======== Supplied passage
The success of Audi's relentless shoving for a permanent and respected place among Germany's auto giants can no longer be denied. Nor should the drastically conceived, beautifully redesigned Audi A6 4.2 be considered anything but a perfect contender to, even a potential conqueror of, the mid-size magic made for so long by Mercedes.

OK, so there's still nothing in Audi's attic that will rock, rattle or rival Porsche's high performers. BMWs will continue to be a fixation among enthusiasts interested in quick and nimble and better-handling sport sedans. Nobody has a challenge for Mercedes-Benz's S-Class, a computerized house of electronics and guidance systems that with minor modifications might be capable of orbiting the Earth.

Audi--unlike Mercedes, and with BMW and Porsche ready to whelp a luxury off-roader--doesn't even build a sport-utility vehicle. In view of that overpopulation, let us light candles and thank St. Patrick, the patron saint of safe travel across soggy farmlands and peat bogs, for such a high blessing.

But Audi does have its spunky TT coupe and roadster as novelty purchases among an impressive range of more practical cars stretching from dinky to luxurious, with a very capable Avant wagon in between. The wizards of Ingolstadt offer S (for sport) models for searchers of enhanced performance; also repair and maintenance warranties that are virtually endless.

High-value packaging is a given of Audi's basic buy, as is judicious use of Quattro all-wheel drive and turbocharging for vehicle safety and owner satisfaction.

Therein the zeitgeist of Audi.

And adding to that sturdy brand image, the $49,000 A6 4.2, the first model in the 3-year-old line to be born with a V-8, which makes the car a 300-horsepower alternative to Mercedes-Benz's all-conquering E430--which costs a little bit more and works with a lesser set of muscles.

If you want to add the Lexus GS 400, BMW's 540i and Jaguar's new 4.0 S-Type to the list of competitors, all within the A6's price, power and panache range, Audi will not be offended. Nor should it be worried.

The 4.2 is the pick of a litter of four variants of A6. Shapes range from sedan to wagon. Engine choices are last year's 2.8-liter, 200-horsepower V-6; a new 250-horsepower V-6 with twin turbochargers; and the mighty, truly powerful 4.2-liter V-8 transplanted from the venerable A8. Transmissions in this amalgam of Audis include a five-speed automatic, a Tiptronic and a six-speed manual. All versions will be available this month, with prices tripping from $34,000 for the A6 2.8 to $49,000 for the 4.2.

Visually and mechanically, by the quality and taste of its luxury appointments and the width of the performance envelope, the 4.2 is the touring car stunner that Audi has been laboring toward for years.

Owing to the size of the engine, its shape is shared with no other A6 in the lineup. The car is wider and flatter, with lower side skirts and oversized fender flares ove r optional 17-inch wheels. Such clear borrowings from Audi's touring car racing program deliver a bulldog-squat front and rear that are suggestive of some very serious horseplay. Out of my way. Fear this.

Yet what is menacing from head-on and directly behind softens as viewing angles change until a bold warning is transformed into a gentle invitation to elegant travel. Bib overalls from this side, a tuxedo from the other. Think Tom Selleck.
================
======== Information provided
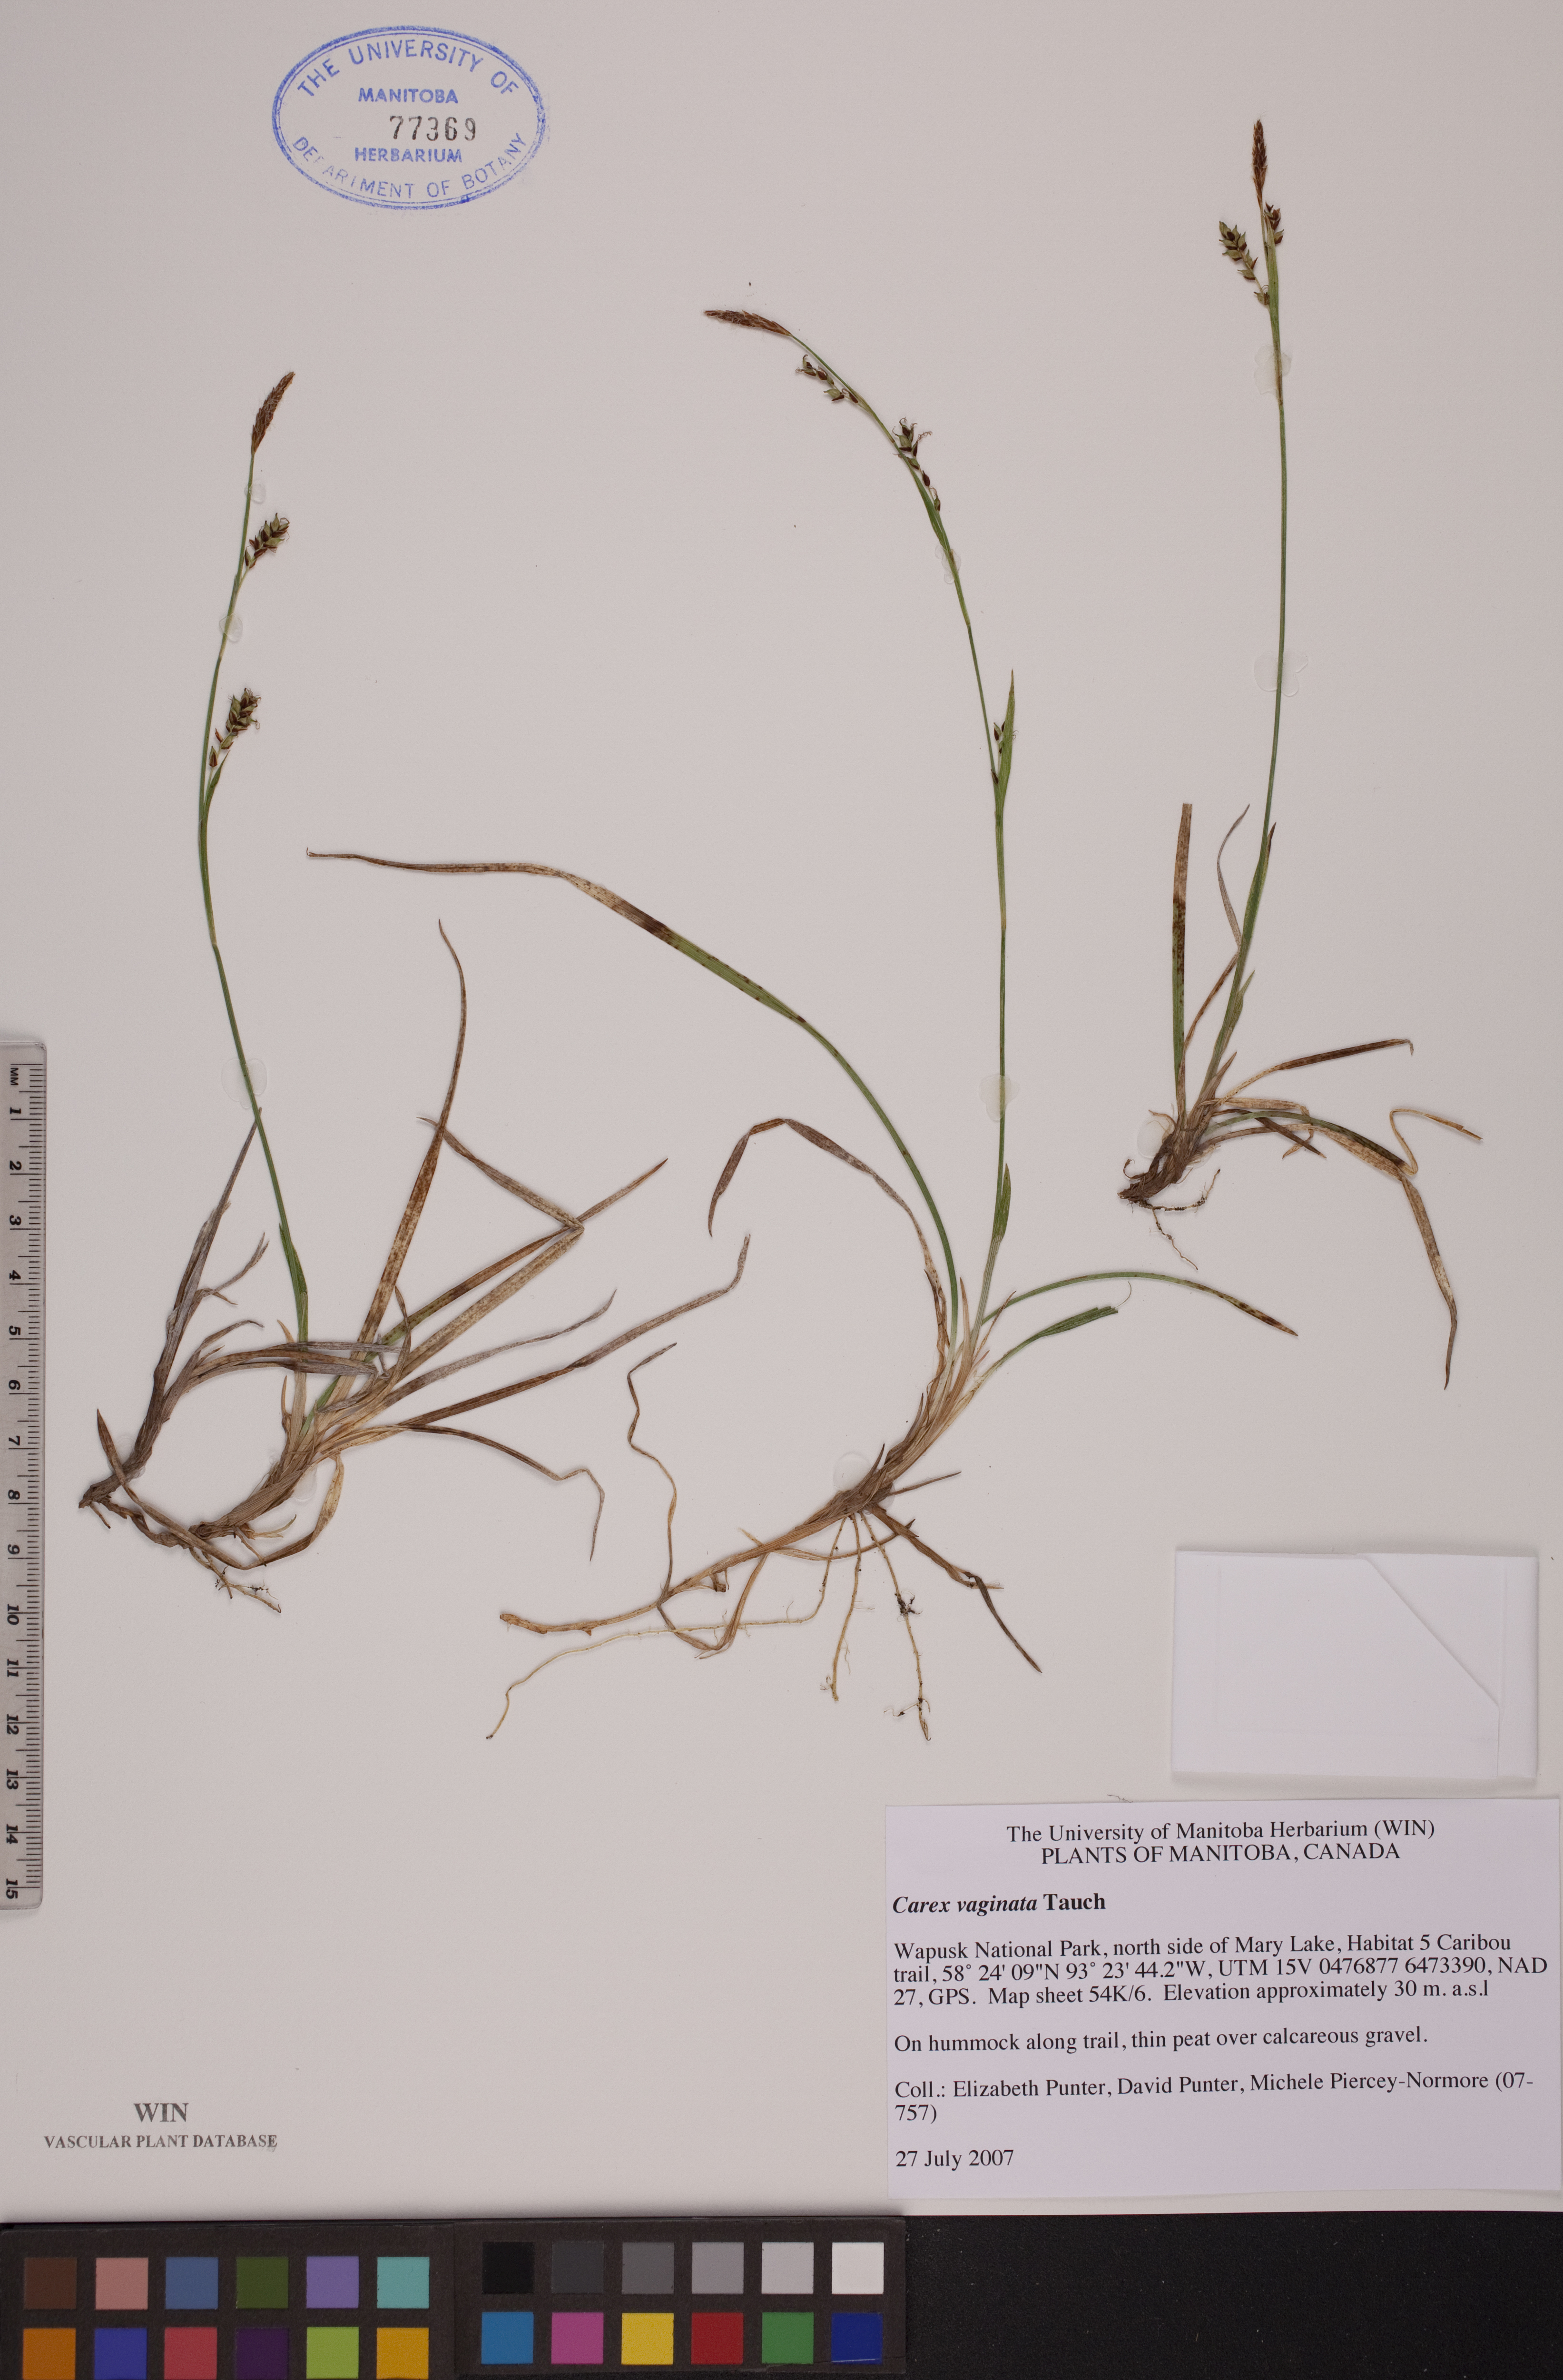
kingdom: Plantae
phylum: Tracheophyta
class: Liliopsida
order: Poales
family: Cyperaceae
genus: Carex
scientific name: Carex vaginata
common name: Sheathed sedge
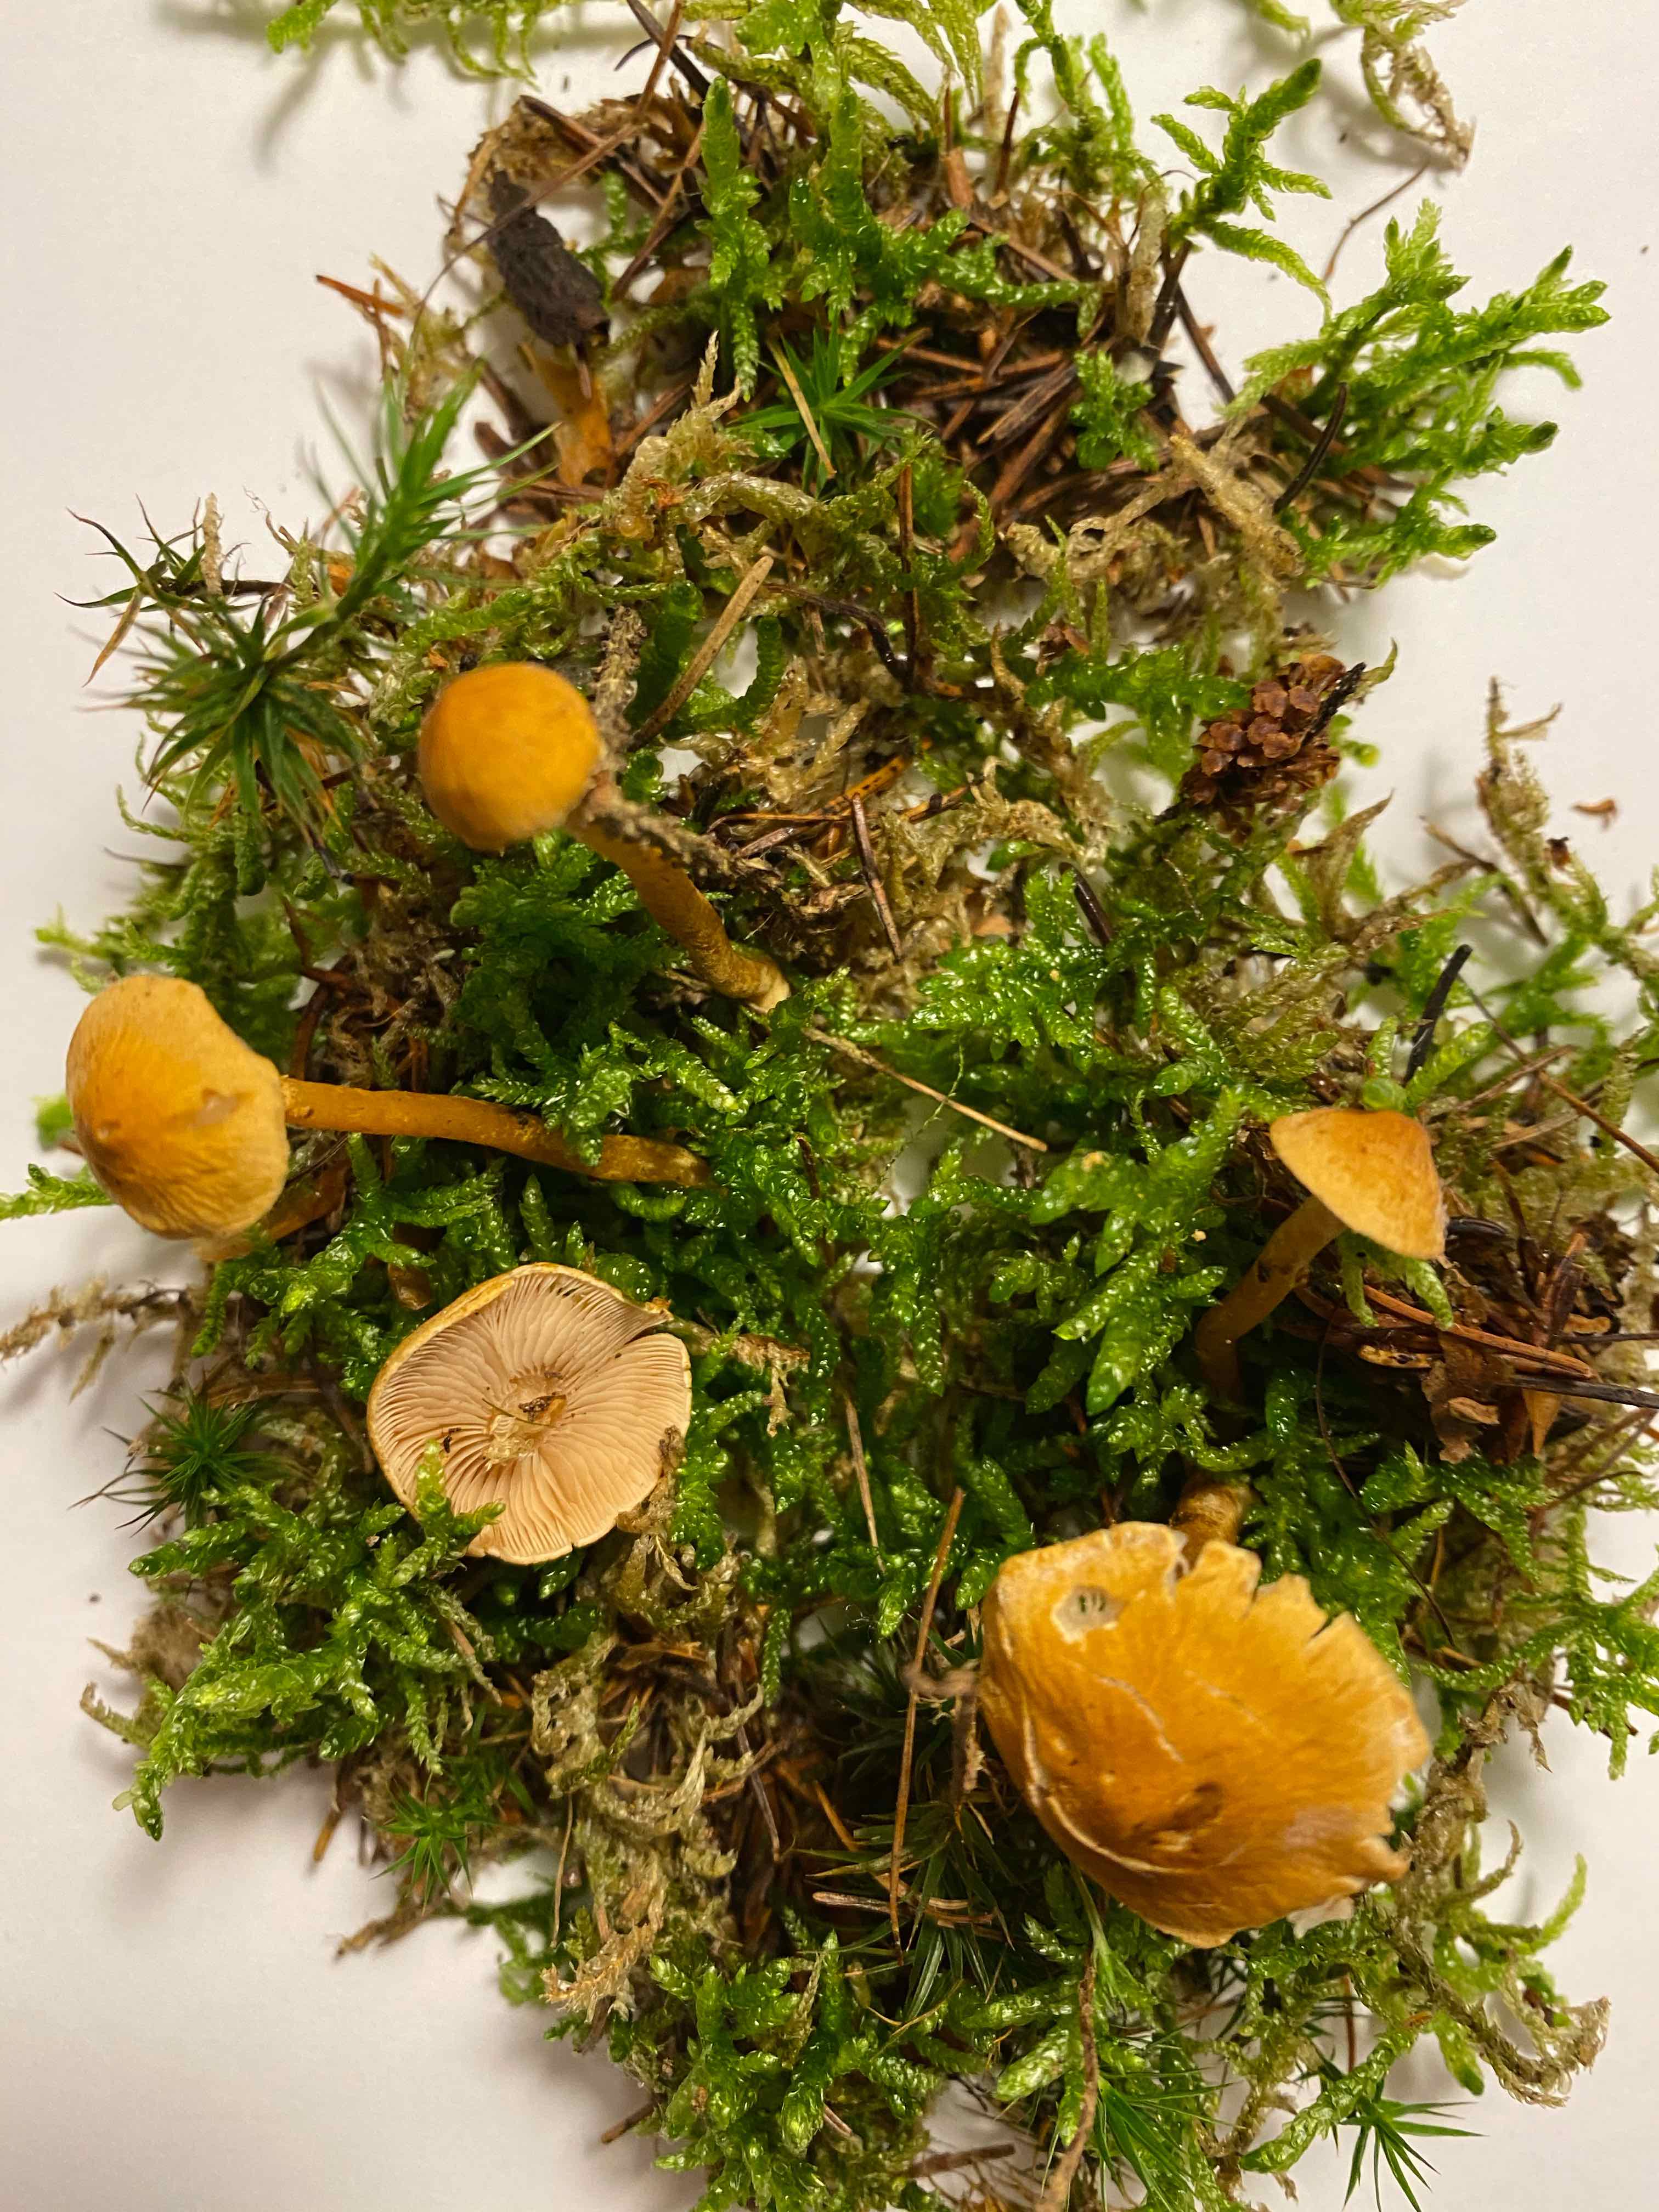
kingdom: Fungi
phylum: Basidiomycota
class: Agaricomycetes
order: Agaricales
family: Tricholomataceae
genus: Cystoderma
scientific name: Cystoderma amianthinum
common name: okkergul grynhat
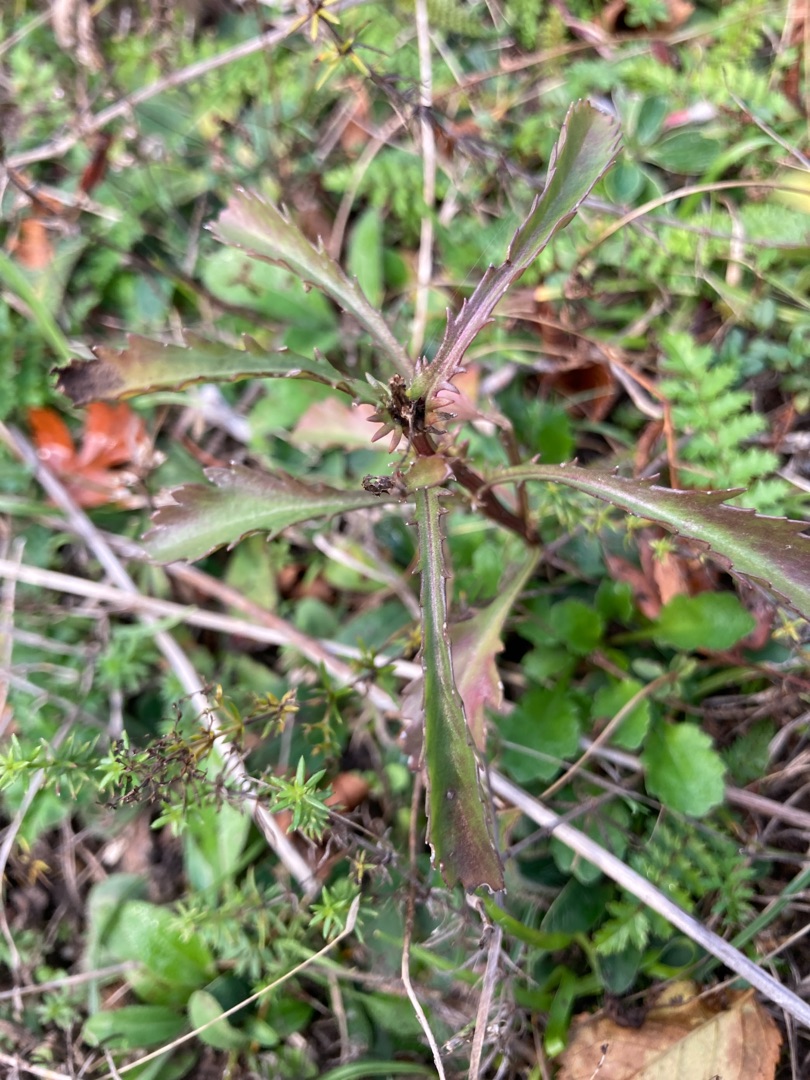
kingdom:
================
** Given problem **
Can you pick up the Audi A6 4.2 review at the point where it stops and keep it going?

** Expected output **
The interior is Bond Street meets the Louvre. Woods are sycamore and walnut, and even the sew pattern of the upholstery is made part of the design. So are textures of the various leathers and fabrics, and the depth of burnish on the aluminum trim around vents, gearshift and door handles.

All of which feeds into an Audi innovation--the creation of custom environments for the car, for your emotional ease at the wheel.

Two such atmospheres exist for the 4.2. Ambition is rich, dark walnut trim with bottle-green and storm-gr ay leathers; the aura of a classic touring sedan. Ambiante evokes a Mediterranean ambience with lighter woods and bolder colors; the effect is Tuscany at noon. Double olives on your pizza?

Beyond looks, however, the 4.2 is a triumph of space, small but wonderful conveniences and perfect ergonomics. Eight hundred miles in a day--and we did it twice--is no crippler because seats bolster torso and waist, and 12-way power positioning is infinite.

There are puddle lights in the door to make sure one doesn't step into--well, puddles. Fiber optics are used to illuminate switch symbols and door handles, and ceiling-mounted diode lights add a dim, gentle maroon illumination to the instrument panel. With the car parked downtown, remote controls seem strong enough to work from the 'burbs. The flat-bottomed trunk is deep and big enough to double as a 300-bottle wine cellar--although continual 800-mile trips would probably turn your grand cru Burgundies to mouthwash--and the 140-watt eight-speaker sound system is virtual home theater.

Standard features on the A6 4.2 are far from standard. Such as side head air bags, Quattro all-wheel drive, dual-zone climate control, front and rear reading lights, a Tiptronic manual transmission alongside a five-speed automatic, forged alloy wheels, cruise control, plus all those museum woods and Bellagio leathers.

The multi-link and double-wishbone suspension--plus heavy use of aluminum in the chassis, body panels, side-impact beams, door frames and mechanical componentry--provides a lighter but stiffer platform, adding new security and balance to more aggressive handling.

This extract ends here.